> **Arbeitsanweisungen**
- A) Beantworte die folgenden Fragen zum Debattenauszug:
(i) Wessen Zwischenruf lautet „Aha!“?
(ii) Von wem gibt es laut der Vizepräsidentin eine Intervention?
(iii) Wie viele Minuten wollte die Vizepräsidentin dem Redner nicht zumuten, am Mikrofon stehen zu bleiben?
- B) Schreibe aus den Datensätzen den Abschnitt von der Zeile mit „net_selling_rate“ bis einschließlich der Zeile mit „Reading right to“ unverändert ab.

> **Gegebener Textauszug**
↓

Ich glaube aber, dass man mit den Möglichkeiten, also grundsätzlich Neuverschuldungsverbot, Ausnahme Konjunktur, Ausnahme Notsituation und Naturkatastrophen und Ausnahme für die Finanztransaktionen, die eben tatsächlich auch einen Mehrwert bringen, arbeiten kann.
(Olaf Meister, GRÜNE: Aha!)
Mit diesem Instrumentarium können wir in Sachsen-Anhalt arbeiten und auch die Maßnahmen auf den Weg bringen, die dieses Land jetzt braucht. Deshalb bin ich sehr davon überzeugt, dass diese Koalition Sachsen-Anhalt solide haushalten wird,
(Zustimmung von Guido Heuer, CDU)
und das auch in den nächsten Jahren. - Vielen Dank.
(Zustimmung bei der FDP und bei der CDU)
Vizepräsidentin Anne-Marie Keding:
Herr Kosmehl, vielen Dank. - Es gibt eine Intervention von Herrn Dr. Schmidt. - Herr Dr. Schmidt, bitte.
Dr. Andreas Schmidt (SPD):
Vielen Dank, Frau Präsidentin.
Guido Kosmehl (FDP):
Er hat sich zwischendurch hingesetzt.
Vizepräsidentin Anne-Marie Keding:
Herr Dr. Schmidt hat das nach Zeichenvorgabe signalisiert.
Guido Kosmehl (FDP):
Okay.
Vizepräsidentin Anne-Marie Keding:
Ich wollte ihm nicht zumuten, sechs Minuten am Mikrofon stehen zu bleiben.
Dr. Andreas Schmidt (SPD):
Was ich selbstverständlich in dem Fall, dass die Vizepräsidentin das verlangt hätte, für den geschätzten Kollegen getan hätte,
(Guido Heuer, CDU: Oh, die Herzchen fliegen hier durch die Gegend!)

↑

> **Vorliegende Datensätze**
↓

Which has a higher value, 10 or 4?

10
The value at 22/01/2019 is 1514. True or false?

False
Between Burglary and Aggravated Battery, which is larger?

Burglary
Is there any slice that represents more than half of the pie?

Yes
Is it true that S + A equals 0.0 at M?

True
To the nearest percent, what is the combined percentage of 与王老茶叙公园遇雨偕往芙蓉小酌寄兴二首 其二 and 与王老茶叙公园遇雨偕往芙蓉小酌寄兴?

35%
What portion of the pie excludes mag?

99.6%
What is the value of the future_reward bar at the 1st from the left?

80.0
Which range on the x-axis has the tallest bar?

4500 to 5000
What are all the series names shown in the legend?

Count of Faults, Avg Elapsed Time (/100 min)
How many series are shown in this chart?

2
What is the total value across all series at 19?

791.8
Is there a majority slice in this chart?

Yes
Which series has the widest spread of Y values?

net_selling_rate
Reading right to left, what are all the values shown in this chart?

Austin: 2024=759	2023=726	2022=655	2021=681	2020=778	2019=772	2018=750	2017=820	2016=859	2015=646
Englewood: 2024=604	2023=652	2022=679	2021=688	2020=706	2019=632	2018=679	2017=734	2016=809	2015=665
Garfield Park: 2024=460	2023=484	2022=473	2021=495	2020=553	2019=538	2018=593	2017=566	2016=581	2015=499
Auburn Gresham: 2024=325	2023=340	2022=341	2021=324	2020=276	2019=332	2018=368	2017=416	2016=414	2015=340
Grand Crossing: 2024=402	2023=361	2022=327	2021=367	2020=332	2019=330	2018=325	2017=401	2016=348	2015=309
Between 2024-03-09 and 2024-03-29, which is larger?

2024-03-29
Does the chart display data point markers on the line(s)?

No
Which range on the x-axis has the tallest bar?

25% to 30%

↑

> **Ergebnisse**
- A)
(i) Olaf Meister, GRÜNE
(ii) Herr Dr. Schmidt
(iii) Sechs Minuten

- B)
net_selling_rate
Reading right to left, what are all the values shown in this chart?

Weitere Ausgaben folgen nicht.